Multimodal Agentic AI for Wheat Management Enhancement

by Selena Song

Wheat is one of the major global crop and is a pillar of food systems worldwide where it makes up 20 percent of global calorie intake \cite{erenstein2022global}. Increasing food production is a key challenge that needs to be addressed for global security but with the backdrop of climate change, it is critical to take sustainable approaches in the production pipeline to increase yield .
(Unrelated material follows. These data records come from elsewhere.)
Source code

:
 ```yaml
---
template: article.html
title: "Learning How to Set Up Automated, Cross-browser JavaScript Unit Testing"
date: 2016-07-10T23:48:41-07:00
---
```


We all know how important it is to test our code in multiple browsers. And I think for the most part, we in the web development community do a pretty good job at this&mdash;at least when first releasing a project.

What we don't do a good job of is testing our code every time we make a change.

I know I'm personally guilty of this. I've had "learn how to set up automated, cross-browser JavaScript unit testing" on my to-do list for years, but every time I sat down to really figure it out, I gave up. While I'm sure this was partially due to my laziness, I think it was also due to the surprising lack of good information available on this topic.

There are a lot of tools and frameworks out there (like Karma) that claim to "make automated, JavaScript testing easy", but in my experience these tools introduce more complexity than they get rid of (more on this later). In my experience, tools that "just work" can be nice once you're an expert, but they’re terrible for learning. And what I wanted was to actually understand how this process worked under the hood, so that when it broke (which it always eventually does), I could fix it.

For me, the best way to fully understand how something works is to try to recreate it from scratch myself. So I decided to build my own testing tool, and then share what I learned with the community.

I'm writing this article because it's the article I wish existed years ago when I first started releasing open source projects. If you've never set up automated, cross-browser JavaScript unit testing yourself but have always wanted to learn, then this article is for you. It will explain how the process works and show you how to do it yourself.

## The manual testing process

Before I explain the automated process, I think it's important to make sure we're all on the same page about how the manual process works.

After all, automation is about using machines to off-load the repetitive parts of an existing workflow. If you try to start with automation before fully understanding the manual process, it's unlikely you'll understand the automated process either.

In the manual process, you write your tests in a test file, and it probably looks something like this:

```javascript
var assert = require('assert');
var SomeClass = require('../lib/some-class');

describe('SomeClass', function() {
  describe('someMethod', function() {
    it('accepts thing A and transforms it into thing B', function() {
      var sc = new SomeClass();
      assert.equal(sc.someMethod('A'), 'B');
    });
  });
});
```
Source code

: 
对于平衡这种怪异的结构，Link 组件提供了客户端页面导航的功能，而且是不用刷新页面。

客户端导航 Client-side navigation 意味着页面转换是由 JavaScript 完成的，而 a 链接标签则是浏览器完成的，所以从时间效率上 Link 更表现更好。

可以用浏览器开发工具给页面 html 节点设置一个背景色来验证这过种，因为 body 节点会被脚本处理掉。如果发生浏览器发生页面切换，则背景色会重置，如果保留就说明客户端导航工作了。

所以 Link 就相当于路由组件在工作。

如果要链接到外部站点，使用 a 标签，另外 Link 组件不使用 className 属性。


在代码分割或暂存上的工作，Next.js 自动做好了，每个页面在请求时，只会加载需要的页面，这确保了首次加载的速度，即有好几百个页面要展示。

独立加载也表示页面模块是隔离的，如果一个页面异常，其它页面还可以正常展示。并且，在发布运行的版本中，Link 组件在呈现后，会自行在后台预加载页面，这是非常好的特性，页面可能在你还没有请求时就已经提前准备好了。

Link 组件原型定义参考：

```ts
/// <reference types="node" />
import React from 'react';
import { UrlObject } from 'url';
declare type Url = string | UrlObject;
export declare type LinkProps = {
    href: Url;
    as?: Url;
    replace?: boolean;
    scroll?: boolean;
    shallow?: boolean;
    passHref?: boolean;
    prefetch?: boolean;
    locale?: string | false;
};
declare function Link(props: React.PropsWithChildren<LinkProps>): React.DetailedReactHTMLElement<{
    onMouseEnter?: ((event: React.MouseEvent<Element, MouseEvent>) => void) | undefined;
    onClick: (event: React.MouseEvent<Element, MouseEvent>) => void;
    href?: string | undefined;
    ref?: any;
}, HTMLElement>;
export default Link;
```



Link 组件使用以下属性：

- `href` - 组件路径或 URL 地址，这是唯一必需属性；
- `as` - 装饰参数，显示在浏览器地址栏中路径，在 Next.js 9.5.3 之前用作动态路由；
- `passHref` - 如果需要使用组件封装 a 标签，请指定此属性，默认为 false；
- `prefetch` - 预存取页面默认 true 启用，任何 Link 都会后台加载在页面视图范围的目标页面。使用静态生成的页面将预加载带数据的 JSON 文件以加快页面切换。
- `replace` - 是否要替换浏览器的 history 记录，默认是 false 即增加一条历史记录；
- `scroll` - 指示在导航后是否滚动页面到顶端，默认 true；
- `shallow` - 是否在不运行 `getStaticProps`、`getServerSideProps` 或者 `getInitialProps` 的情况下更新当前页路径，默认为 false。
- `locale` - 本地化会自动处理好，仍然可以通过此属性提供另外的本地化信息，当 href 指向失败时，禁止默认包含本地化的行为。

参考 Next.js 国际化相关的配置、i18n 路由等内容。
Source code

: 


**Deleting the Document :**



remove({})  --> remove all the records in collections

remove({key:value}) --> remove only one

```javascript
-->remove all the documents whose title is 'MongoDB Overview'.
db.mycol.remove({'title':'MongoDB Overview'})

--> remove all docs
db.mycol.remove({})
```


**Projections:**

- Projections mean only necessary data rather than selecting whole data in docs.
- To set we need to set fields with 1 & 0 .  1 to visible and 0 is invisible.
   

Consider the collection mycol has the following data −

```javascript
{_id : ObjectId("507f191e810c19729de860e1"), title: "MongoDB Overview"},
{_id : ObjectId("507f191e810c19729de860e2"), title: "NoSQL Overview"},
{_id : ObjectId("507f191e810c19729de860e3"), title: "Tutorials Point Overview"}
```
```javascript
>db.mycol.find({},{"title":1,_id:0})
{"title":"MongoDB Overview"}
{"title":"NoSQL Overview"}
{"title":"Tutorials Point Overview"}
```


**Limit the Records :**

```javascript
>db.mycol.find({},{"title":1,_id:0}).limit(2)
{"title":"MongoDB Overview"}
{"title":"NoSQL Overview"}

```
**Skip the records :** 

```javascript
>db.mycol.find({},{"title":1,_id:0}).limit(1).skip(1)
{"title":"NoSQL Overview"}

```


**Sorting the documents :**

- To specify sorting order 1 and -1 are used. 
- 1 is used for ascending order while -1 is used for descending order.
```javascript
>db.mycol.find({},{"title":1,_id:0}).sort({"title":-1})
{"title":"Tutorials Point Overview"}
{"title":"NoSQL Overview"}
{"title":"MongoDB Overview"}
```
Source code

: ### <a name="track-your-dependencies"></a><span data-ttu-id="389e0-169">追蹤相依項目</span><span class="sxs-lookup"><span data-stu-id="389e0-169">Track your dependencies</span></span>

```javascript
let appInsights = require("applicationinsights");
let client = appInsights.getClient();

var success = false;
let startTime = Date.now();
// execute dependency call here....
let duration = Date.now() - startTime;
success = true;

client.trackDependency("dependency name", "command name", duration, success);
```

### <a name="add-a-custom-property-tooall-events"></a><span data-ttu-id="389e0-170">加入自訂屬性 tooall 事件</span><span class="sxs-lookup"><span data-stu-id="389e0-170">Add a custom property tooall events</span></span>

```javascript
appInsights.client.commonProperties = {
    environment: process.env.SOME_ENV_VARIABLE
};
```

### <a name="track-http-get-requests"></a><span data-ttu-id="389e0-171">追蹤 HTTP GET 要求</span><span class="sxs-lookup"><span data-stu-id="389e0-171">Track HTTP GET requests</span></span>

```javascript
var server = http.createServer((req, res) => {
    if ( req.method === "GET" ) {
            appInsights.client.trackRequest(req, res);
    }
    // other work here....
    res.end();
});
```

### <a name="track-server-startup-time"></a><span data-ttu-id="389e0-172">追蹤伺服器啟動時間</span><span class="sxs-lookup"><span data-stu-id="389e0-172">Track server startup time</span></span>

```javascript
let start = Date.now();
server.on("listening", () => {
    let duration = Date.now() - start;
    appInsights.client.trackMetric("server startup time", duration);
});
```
The purpose of this project is to deliver a multi-modal wheat management assistant to help optimise wheat management decisions for increased yield. Literature has highlighted the growing usage of artificial intelligence for assistance within the general agriculture domain, and the growing potential for models capable of processing both images and natural language. Yet, despite rapid development in multi-modal models, existing models are still mainly general purpose and lack domain specialisation required to process wheat management tasks. Furthermore, it is noted that there are few existing multi-modal wheat focused datasets. These challenges are the motivation behind constructing high quality domain specific datasets and systems for wheat management.

To address the challenges highlighted above, a bespoke multi-modal dataset which contains high quality wheat images and textual prompts will first be constructed. The dataset created underpins the domain adaptation of general purpose VLMs to wheat specific tasks which will be deployed next. The model will be bench marked against various counter parts using LLM as judge method across several metrics such as accuracy. Finally, the Domain adapted model is embedded inside a multi agent framework designed to extend domain scope and scalability. A user friendly interface is developed to ensure the system is accessible for non-technical users such as farmers and agronomists.

The findings indicate that domain adapted models outperform general propose models across the specified tasks. Furthermore, multi-agent systems lead to more nuanced responses compared to domain adapted VLM responses. However, there are occasional reports of partially true information highlighting which highlights the need for an integrated database to ensure reliable and up to date information are retrieved. The system can be further enhanced by incorporating more specialised tools for the agentic system to use.